Before I left Texas the first time I tried to think of what I would miss. I couldn't think of much. Now I have a different perspective. I miss (most obviously) friends and family and everything connected with them. My huge luxurious house--it got a lot bigger while I was gone. My huge luxurious bathtub. Soft water for washing dishes. Nice friendly wood floors. My huge refrigerator with a freezer that actually freezes what's in it. My dog. 80° humid nights. 90° humid days. Coreopsis beside the road. Flat dried frogs on the pavement. Cattle, especially newborn calves. Being able to hop into my own car at any time and do a few errands all by myself. Clean grocery stores. Wide roads. Grass!!! Space!!! Crickets and other bug noises. Houses. I have not yet seen a house in Jerusalem, only apartment buildings.
I don't miss: Mosquitoes, chiggers, and fire ants. Well, I sort of miss fire ants. They're rather interesting--until they bite you.
But now I'm in Jerusalem. What is it that I like about this pile of rocks, anyway? Maybe just that it's different. But I liked my home in Texas because it's familiar. And this is more familiar now. So maybe it's the variety of people here. And the warm days and cool nights. Maybe it's the simpler life. Simpler so that I can be more focused. But that is also limited and restricted and confining and sometimes boring. Maybe it's because it's the City of the Great King? But the King is not here. "But ye are come to...the heavenly Jerusalem." "Jerusalem which is above is free, the mother of us all." Maybe it's the history connected with it, and everything it symbolizes. "The Lord has chosen Zion, and desired it for his habitation." "For they call themselves of the holy city, and stay themselves upon the God of Israel..."
Is it still "the holy city?" I think of the Psalmist saying "Walk about Zion,and go round about her: tell the towers thereof. Mark ye well her bulwarks..." and "...if I prefer not Jerusalem above my chief joy." I think that he was thinking not only of the physical appearance and location, but of all God's promises regarding it.

From Psalm 89:
3 "I have made a covenant with my chosen, I have sworn unto David my servant,..."

29 "His seed also will I make to endure for ever, and his throne as the days of heaven.

30 If his children forsake my law, and walk not in my judgments;

31 If they break my statutes, and keep not my commandments;

32 Then will I visit their transgression with the rod, and their iniquity with stripes.
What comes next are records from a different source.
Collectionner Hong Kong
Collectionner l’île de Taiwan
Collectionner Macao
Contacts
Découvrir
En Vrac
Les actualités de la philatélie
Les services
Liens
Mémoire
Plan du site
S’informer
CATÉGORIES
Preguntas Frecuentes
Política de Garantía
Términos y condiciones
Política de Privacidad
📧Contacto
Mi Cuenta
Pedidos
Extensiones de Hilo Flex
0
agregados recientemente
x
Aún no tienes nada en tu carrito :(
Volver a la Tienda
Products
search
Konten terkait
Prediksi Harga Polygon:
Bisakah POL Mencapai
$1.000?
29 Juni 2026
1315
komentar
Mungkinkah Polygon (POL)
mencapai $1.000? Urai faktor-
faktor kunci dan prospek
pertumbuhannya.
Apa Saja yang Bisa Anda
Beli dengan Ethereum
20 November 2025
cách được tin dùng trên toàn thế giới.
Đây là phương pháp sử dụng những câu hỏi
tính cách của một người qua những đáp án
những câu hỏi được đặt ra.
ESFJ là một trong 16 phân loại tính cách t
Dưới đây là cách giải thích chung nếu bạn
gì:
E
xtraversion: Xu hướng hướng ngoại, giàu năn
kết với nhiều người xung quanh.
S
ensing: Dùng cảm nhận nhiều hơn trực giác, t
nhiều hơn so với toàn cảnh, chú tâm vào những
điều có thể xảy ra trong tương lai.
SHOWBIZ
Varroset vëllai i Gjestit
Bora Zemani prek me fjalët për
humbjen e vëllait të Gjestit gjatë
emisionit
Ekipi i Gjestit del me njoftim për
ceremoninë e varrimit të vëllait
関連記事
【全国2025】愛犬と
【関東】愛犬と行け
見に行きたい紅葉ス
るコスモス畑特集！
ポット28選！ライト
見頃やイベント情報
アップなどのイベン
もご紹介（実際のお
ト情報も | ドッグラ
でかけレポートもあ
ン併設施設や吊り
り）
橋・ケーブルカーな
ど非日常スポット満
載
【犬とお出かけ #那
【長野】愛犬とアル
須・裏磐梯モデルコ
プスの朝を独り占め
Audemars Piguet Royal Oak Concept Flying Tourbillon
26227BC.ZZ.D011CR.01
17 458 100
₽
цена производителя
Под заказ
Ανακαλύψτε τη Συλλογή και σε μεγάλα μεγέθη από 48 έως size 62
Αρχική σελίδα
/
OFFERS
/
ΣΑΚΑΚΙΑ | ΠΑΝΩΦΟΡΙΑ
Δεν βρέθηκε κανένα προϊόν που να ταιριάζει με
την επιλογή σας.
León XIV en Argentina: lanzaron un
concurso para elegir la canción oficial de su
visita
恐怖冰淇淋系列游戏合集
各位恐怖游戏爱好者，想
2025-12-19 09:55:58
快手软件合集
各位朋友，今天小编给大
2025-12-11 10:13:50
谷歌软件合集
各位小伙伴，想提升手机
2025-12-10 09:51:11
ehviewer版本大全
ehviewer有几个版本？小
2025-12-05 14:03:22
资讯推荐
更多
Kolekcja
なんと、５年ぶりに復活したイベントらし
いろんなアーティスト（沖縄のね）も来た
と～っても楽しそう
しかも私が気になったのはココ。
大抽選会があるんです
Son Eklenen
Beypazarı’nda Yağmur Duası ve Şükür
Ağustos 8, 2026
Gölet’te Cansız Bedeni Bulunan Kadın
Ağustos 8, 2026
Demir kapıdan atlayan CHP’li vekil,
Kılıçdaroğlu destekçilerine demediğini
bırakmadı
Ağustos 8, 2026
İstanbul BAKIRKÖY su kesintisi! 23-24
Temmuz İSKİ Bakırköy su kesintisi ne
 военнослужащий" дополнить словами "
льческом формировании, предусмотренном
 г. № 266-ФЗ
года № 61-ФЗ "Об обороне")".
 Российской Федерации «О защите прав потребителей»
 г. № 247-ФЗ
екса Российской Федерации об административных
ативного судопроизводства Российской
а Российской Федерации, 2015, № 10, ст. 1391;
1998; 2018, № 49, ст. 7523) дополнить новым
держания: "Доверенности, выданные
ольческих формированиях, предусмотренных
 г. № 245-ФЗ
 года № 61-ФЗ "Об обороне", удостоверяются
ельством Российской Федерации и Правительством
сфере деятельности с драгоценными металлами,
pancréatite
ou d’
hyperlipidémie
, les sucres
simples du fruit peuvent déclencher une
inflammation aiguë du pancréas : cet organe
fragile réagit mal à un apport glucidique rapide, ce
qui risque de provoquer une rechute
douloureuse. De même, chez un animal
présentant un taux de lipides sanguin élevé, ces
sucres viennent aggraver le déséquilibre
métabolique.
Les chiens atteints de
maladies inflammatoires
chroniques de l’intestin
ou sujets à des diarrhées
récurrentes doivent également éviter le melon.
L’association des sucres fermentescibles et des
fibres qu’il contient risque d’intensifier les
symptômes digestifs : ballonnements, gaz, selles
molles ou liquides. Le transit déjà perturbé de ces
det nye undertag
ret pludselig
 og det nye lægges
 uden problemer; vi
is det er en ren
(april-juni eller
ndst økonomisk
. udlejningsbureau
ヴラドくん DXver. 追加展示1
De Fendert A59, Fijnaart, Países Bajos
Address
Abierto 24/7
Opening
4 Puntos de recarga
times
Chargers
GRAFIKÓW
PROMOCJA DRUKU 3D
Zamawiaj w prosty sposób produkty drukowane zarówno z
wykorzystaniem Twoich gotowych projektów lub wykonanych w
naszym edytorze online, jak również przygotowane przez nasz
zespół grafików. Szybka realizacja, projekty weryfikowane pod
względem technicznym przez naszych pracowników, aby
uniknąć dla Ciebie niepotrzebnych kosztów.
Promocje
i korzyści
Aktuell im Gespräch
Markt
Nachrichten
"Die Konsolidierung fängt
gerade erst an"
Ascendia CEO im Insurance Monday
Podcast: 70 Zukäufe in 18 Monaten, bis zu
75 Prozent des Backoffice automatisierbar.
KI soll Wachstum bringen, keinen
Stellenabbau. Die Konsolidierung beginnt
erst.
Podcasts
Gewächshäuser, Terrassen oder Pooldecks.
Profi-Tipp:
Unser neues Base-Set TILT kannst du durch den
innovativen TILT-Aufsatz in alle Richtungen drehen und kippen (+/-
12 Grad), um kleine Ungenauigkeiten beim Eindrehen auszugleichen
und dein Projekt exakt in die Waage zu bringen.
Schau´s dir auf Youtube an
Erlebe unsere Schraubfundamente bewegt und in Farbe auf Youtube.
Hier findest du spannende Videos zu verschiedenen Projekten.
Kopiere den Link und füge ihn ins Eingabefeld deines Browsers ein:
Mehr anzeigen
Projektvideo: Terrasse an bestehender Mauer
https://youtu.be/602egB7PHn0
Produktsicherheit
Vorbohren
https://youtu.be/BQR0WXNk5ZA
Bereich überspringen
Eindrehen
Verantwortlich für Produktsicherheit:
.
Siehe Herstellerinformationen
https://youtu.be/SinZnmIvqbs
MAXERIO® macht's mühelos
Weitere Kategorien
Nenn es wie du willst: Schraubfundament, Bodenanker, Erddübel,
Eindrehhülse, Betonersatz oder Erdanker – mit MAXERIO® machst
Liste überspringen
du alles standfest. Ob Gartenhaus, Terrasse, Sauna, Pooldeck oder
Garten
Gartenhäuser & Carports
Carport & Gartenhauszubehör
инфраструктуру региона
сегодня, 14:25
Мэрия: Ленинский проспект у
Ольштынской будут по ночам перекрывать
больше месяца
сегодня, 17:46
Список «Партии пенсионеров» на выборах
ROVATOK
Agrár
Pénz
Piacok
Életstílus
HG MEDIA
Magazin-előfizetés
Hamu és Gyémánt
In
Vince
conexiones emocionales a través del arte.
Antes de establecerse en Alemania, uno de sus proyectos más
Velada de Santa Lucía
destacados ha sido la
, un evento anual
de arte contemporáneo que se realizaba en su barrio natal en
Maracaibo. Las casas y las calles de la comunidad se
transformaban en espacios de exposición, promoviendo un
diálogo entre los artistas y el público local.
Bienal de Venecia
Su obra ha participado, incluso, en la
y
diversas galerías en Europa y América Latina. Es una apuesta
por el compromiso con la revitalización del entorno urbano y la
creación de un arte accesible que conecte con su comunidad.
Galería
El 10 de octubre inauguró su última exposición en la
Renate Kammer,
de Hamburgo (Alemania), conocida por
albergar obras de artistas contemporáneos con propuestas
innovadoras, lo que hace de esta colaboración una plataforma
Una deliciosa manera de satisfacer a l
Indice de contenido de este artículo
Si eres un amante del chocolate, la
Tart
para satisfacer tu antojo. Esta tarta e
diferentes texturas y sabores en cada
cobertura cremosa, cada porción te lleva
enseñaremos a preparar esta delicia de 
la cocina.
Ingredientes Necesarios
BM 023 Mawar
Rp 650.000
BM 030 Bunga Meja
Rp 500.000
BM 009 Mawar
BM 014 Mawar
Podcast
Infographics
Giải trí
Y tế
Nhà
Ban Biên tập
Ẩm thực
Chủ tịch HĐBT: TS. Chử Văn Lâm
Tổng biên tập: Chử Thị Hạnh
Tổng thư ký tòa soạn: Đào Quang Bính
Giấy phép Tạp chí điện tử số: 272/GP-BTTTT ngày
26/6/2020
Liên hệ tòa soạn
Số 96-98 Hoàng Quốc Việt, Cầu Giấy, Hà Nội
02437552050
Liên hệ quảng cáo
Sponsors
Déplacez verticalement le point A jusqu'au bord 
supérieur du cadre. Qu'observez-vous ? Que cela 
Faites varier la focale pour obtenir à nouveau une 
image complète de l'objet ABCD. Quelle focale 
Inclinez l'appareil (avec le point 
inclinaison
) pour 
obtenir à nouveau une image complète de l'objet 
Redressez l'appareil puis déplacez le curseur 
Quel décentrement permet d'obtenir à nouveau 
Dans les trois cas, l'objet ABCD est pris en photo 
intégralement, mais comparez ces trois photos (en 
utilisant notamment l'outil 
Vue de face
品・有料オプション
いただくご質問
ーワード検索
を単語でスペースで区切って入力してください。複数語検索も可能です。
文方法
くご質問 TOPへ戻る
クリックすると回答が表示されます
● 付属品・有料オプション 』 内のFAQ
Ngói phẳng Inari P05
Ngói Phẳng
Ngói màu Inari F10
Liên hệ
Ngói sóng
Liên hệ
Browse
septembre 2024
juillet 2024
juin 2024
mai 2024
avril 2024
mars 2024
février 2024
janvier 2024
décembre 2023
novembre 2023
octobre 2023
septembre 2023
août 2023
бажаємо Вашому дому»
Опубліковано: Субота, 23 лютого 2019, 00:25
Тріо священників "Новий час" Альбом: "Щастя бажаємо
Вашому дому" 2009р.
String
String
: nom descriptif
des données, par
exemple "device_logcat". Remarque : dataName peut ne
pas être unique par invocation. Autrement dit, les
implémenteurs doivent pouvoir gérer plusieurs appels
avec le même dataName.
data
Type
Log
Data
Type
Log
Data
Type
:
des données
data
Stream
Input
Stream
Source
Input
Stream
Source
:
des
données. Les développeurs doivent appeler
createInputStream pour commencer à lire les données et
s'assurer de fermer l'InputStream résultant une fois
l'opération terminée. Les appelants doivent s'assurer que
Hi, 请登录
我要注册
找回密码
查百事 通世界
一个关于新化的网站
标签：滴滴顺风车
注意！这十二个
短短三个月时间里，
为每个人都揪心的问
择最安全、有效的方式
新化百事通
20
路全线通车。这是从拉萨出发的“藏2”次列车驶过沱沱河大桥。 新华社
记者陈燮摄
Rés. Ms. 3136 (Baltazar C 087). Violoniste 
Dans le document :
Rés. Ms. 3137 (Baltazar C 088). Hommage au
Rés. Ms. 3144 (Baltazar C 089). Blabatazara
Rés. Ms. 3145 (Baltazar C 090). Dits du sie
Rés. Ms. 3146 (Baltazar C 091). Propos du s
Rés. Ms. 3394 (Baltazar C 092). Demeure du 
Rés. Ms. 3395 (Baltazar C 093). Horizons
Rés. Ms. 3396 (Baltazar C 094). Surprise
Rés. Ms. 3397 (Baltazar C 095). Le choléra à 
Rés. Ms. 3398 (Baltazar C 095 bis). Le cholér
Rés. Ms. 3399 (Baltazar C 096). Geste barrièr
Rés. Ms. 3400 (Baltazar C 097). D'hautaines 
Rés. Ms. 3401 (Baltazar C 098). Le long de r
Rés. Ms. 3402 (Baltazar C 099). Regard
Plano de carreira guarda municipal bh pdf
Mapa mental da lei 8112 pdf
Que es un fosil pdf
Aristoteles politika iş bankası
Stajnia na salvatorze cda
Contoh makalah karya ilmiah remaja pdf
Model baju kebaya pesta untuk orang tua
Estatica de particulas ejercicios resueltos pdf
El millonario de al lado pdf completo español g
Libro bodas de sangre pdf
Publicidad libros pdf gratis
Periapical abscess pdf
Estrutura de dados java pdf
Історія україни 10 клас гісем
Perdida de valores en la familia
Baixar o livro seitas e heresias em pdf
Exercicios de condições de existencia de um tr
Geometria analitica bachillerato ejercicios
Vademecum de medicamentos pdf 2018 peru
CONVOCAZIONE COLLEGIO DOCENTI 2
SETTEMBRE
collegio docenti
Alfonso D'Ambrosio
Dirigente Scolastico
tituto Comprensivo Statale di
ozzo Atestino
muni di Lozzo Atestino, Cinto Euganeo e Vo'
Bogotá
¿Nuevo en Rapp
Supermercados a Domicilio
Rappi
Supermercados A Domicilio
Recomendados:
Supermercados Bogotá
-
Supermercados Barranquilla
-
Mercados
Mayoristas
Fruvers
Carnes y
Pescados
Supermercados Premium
33 Nevertheless my lovingkindness will I not utterly take from him, nor suffer my faithfulness to fail."

From Ezekiel
19 "And I will give them one heart, and I will put a new spirit within you; and I will take the stony heart out of their flesh, and will give them an heart of flesh:

20 That they may walk in my statutes, and keep mine ordinances, and do them: and they shall be my people, and I will be their God."

From Romans
"I say then, Hath God cast away his people? God forbid."
"I say then, Have they stumbled that they should fall? God forbid:"

June 1, 2010

TEXAS

Home again, home again, jiggety-jog. Except it's not quite home, since home is Jerusalem. I guess I have two homes. Or zero, depending on how you look at it.

I got a little too hot today. Which felt really good, which means it wasn't really too hot at all. It's been six months since I've been so hot. I've really missed it.

I have over 300 hundred pictures on my camera, which means about 60 good ones, if I ever get around to uploading them.